Llegados a este punto cabría preguntarse la razón del crecimiento exponencial de la lacra incendiaria. Durante años se barajaron distintos motivos, responsabilizando a los madereros por adquirir a bajo coste una madera quemada que, estando deteriorada, degradaba su valor, utilidad y posibilidad de comercialización. El siguiente chivo expiatorio señalaba a los constructores, hasta que se prohibió edificar sobre quemado. Igual suerte corrieron los ganaderos cuando se vedó la posibilidad de transformar en pasto la superficie arbolada abrasada. Con el tiempo apuntaron hacia los bomberos temporeros, de los que se comprobó que arriesgan demasiado a cambio de muy poco.

Pero entonces, cuál es la causa, tanto de que arda el bosque como la solución. A todas luces arde porque es más rentable el fuego que el monte. Basta hacer cuentas de los costes de extinción: hidroaviones, helicópteros, pilotos, mecánicos, personal de apoyo; motobombas, peonadas, ayuntamientos y otras instituciones participantes, y un largo etcétera de dineros que quita el hipo, y eso sin contar los costes de reforestación.

Está claro que los parques de aerogeneradores o los sotos donde se explota y comercializa la madera, en particular los comunales, no arde ni una brizna de hierba. En el primer caso porque no dejan que el matorral suba de un palmo antes de desbrozarlo; en el segundo porque los comuneros le cortan los cataplines si es necesario a quien se le pase por la cabeza aproximar una tímida llama a sus fincas.

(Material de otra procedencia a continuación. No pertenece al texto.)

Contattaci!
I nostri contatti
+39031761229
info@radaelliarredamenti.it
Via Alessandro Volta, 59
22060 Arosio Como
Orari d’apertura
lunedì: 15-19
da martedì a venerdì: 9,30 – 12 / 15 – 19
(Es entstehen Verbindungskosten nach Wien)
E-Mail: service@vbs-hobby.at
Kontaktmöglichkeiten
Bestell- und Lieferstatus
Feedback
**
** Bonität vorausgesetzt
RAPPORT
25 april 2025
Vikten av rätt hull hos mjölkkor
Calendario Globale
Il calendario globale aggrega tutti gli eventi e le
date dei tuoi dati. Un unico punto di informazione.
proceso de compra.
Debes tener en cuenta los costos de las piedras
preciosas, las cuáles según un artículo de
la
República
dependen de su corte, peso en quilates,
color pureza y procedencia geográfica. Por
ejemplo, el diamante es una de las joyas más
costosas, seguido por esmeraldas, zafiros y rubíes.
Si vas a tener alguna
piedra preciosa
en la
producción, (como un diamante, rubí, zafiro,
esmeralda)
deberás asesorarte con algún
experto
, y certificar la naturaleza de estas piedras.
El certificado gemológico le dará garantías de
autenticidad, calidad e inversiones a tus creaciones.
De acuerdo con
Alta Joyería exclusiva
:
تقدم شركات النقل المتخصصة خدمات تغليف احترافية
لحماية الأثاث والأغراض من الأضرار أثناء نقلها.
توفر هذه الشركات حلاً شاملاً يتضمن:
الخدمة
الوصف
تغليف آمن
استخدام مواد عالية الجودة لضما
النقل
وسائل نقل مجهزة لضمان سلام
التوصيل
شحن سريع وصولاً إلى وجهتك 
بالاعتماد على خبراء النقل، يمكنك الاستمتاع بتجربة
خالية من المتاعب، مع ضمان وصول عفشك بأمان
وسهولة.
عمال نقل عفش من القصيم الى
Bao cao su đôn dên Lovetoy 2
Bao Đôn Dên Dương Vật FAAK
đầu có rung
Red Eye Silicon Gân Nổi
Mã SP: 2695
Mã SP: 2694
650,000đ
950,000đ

La conclusión es por tanto obvia: el monte deja de arder cuando es más rentable que el fuego. De eso es de lo que tienen que tomar buena nota las autoridades. En el momento en el que se ponga en valor la riqueza forestal, permitiendo participar a la población de los beneficios generados, los incendios serán historia, y lo demás es jugar, a sabiendas o no, a la gallinita ciega.